Vous êtes incapable de vous endormir sans être allée vérifier plusieurs fois que votre bout de chou respire calmement ? Vous stérilisez ses biberons plutôt deux fois qu’une et vivez dans la hantise d’une chute de la table à langer ? Rassurez-vous, vous n’êtes pas folle ni seule. Selon une étude menée à Chicago chez plus de 400 femmes sortant de la maternité, 11% des jeunes mères présentent des symptômes obsessionnels, contre 2% de la population générale. Il s’agit le plus souvent de rituels compulsifs centrés sur la santé et l’hygiène du bébé ou d’angoisses obsédantes sur son bien-être et sa sécurité.
Dans la grande majorité des cas, ces symptômes obsessionnels sont transitoires.

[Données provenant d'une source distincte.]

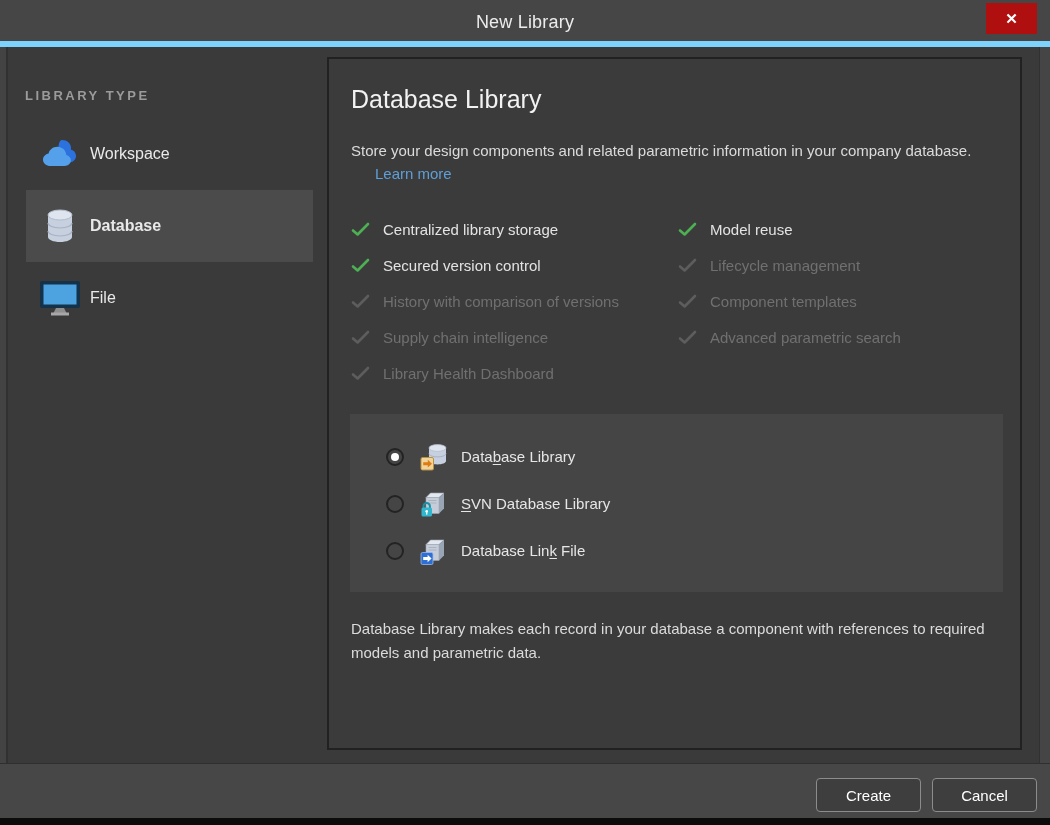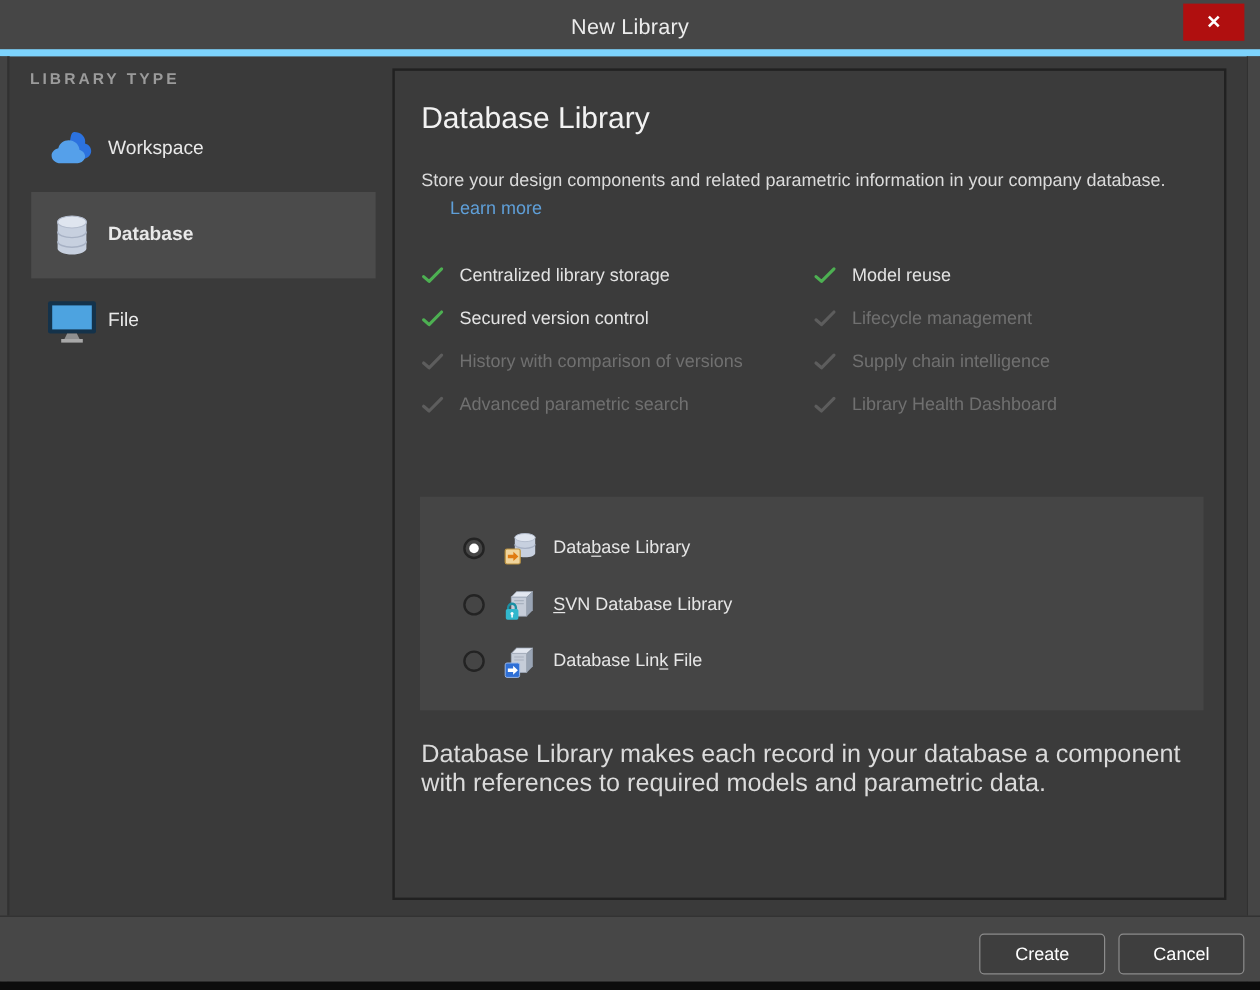"LIBRARY TYPE" .sidebar { top: 31px -> 61px }
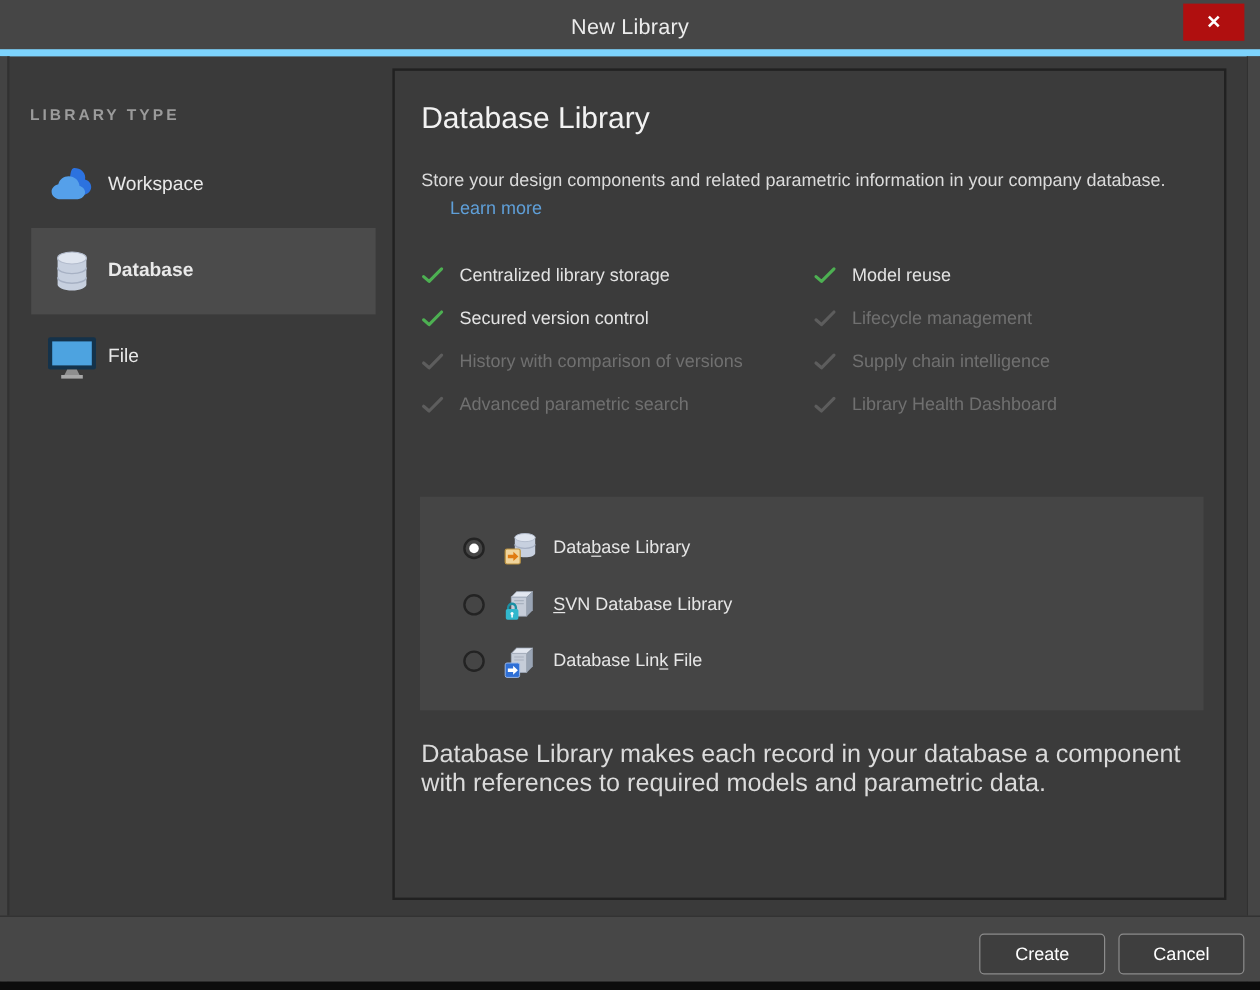"Component templates" div.feature { html: none -> <div> <svg> <path></path> </svg> <span>Component templates</span> </div> }
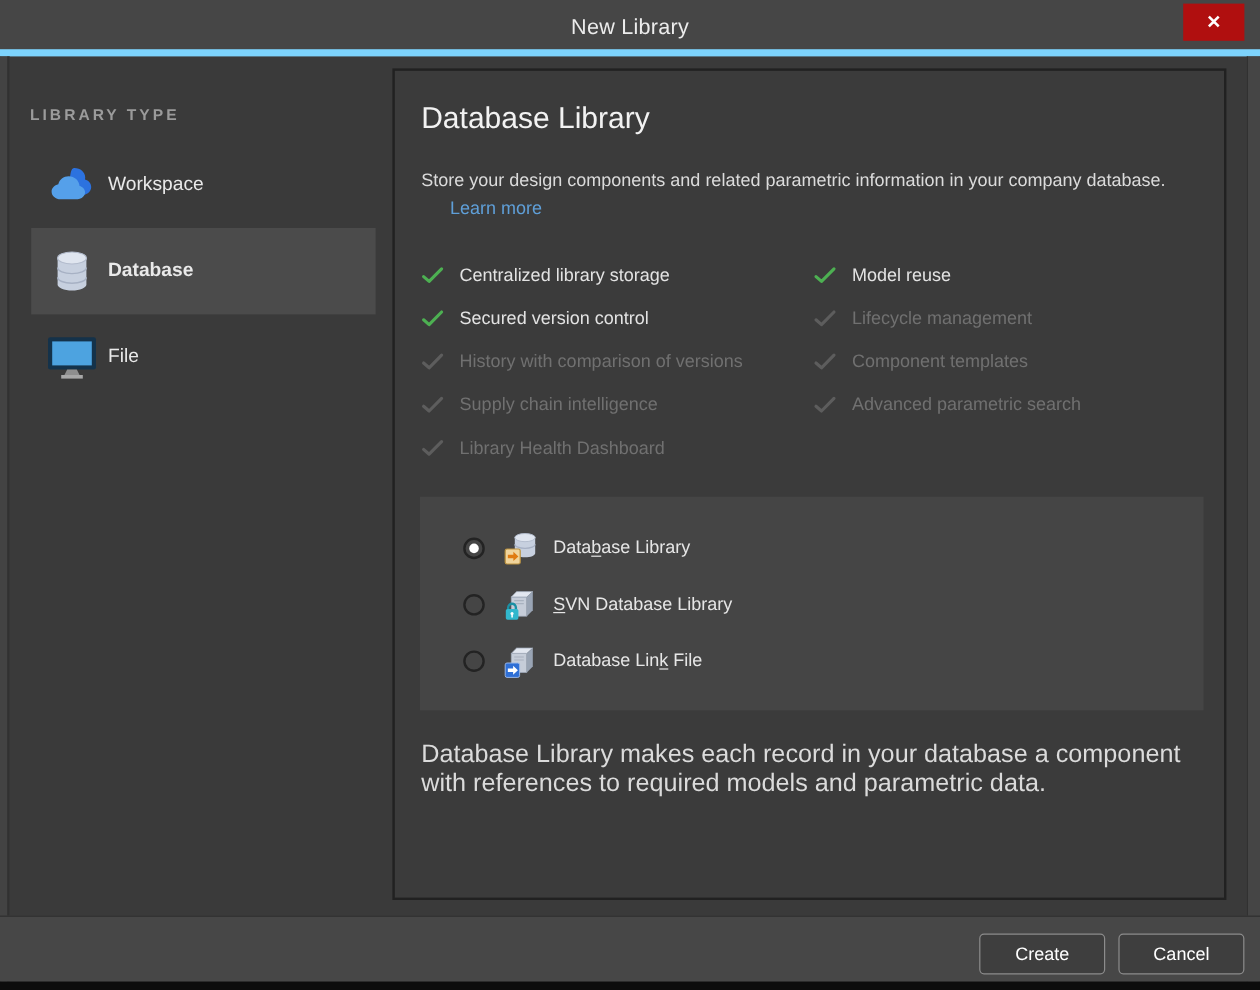"Database Library makes each record" .panel-footnote { font-size: 21px -> 15px }
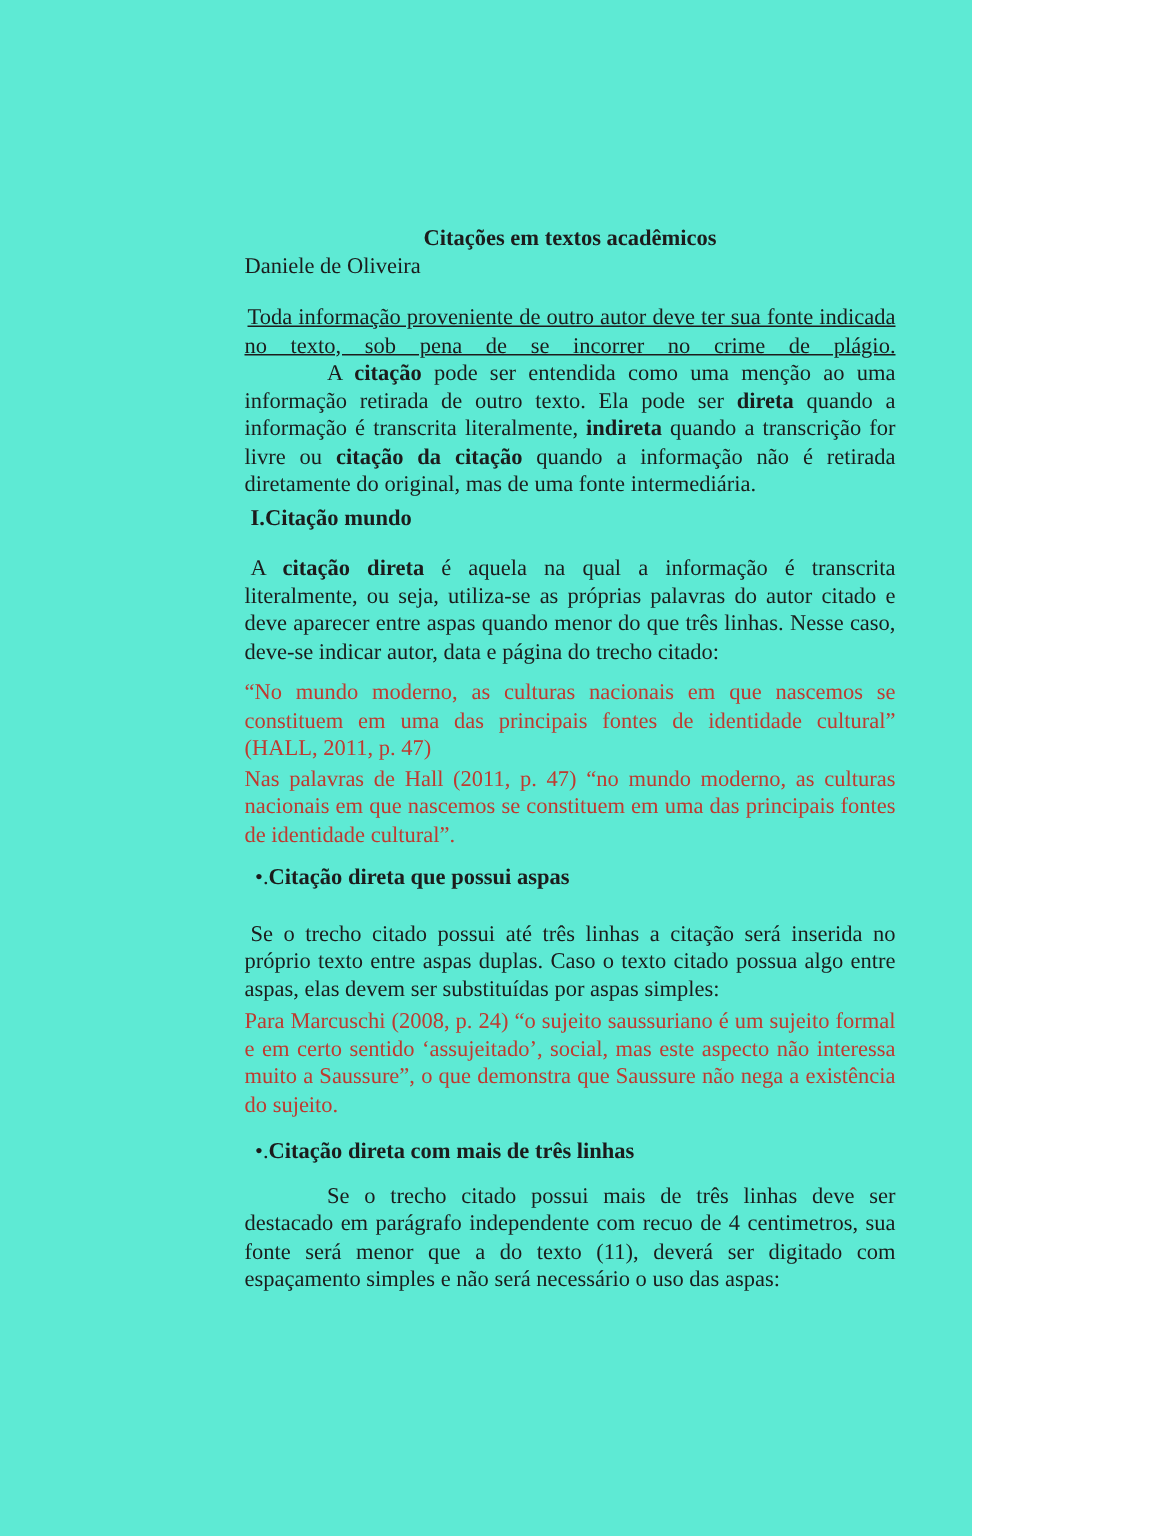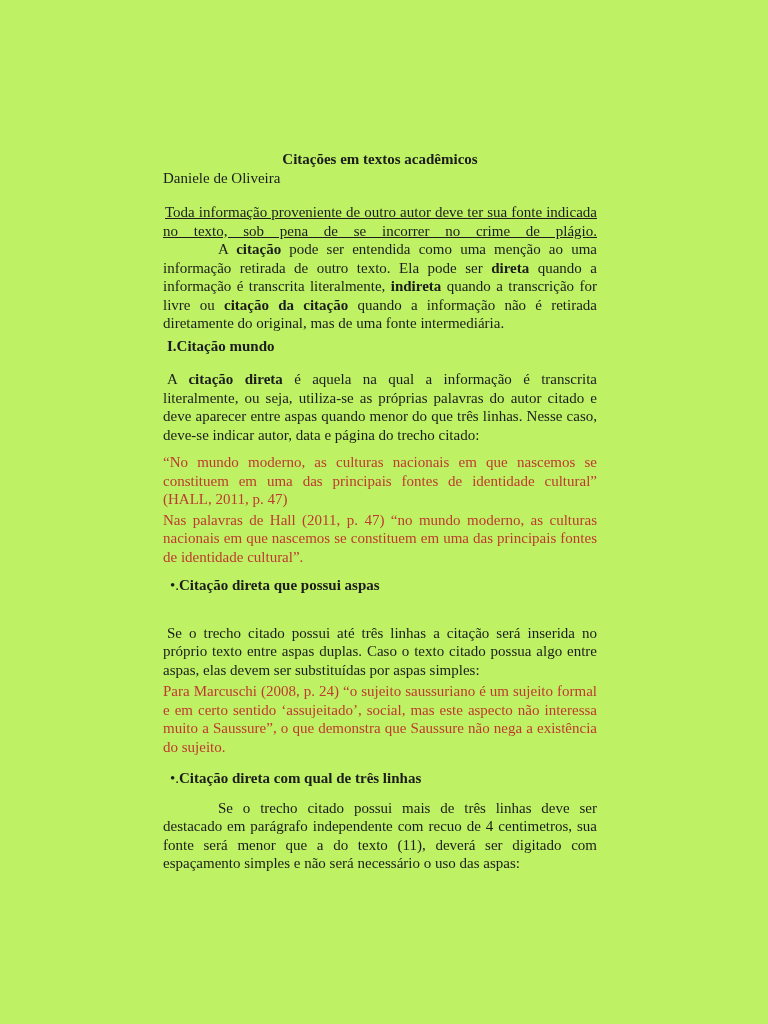"Citações em textos acadêmicos" .page { background: #bef264 -> #5eead4; width: 768px -> 648px }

Dans l’étude américaine à paraître dans la revue spécialisée The Journal of Reproductive Medicine, 6 mois après la naissance de leur enfant, ils avaient régressé pour plus de la moitié des mères. « Devenir mère est une période de la vie qui cristallise les inquiétudes, c’est courant. Mais l’angoisse ne doit pas envahir durablement le quotidien », souligne le Pr Antoine Pelissolo, psychiatre au CHU de la Pitié-Salpêtrière à Paris. Si les spécialistes sont si attentifs à ces angoisses de jeune maman, c’est que la période du post-partum agit souvent comme un révélateur en cas de vulnérabilités psychologiques. Pour une partie de ces femmes, la naissance d’un enfant marque l’émergence d’un vrai trouble obsessionnel compulsif, un TOC.
Ecoutez le Pr Antoine Pelissolo, psychiatre au CHU de la Pitié-Salpêtrière à Paris : « Difficile de prévoir quelles femmes vont être concernées, l’anxiété est quelque chose de très banal »
Il faut donc attendre la naissance pour que les signes se manifestent. Toute la difficulté est alors de placer le curseur entre l’attitude d’une mère un peu trop poule et des symptômes véritablement obsessionnels qui doivent alerter. « Chacun a un profil d’inquiétude personnel mais se réveiller la nuit uniquement pour surveiller la respiration d’un enfant en parfaite santé, ce n’est pas naturel », indique le psychiatre.
Ecoutez le Pr Antoine Pelissolo, psychiatre au CHU de la Pitié-Salpêtrière à Paris : « Le trouble est avéré lorsqu’une heure par jour est perdue à des actes ou des inquiétudes qui n’ont pas lieu d’être »
Ce caractère envahissant des symptômes au quotidien est d’ailleurs souvent perçu davantage par le conjoint ou les proches que par la mère elle-même. « Si les angoisses persistent au bout de 2 mois, il faut en parler à son médecin », conseille Antoine Pelissolo. Il est important d’agir vite. D’une part, les premiers mois de vie sont essentiels pour l’établissement de la relation mère-enfant mais aussi car la prise en charge est plus simple si le TOC n’est pas encore ancré. « Faire le point avec son médecin généraliste, pouvoir déposer ses angoisses, c’est souvent très bénéfique. Il n’y a pas forcément besoin d’une thérapie plus structurée », poursuit le psychiatre. La gynécologue américaine à l’origine de l’étude raconte elle-même sa propre peur obsessionnelle de tomber dans l’escalier avec son nourrisson dans les bras pour inciter les femmes à exprimer ces angoisses naturelles, tant qu'elles passent.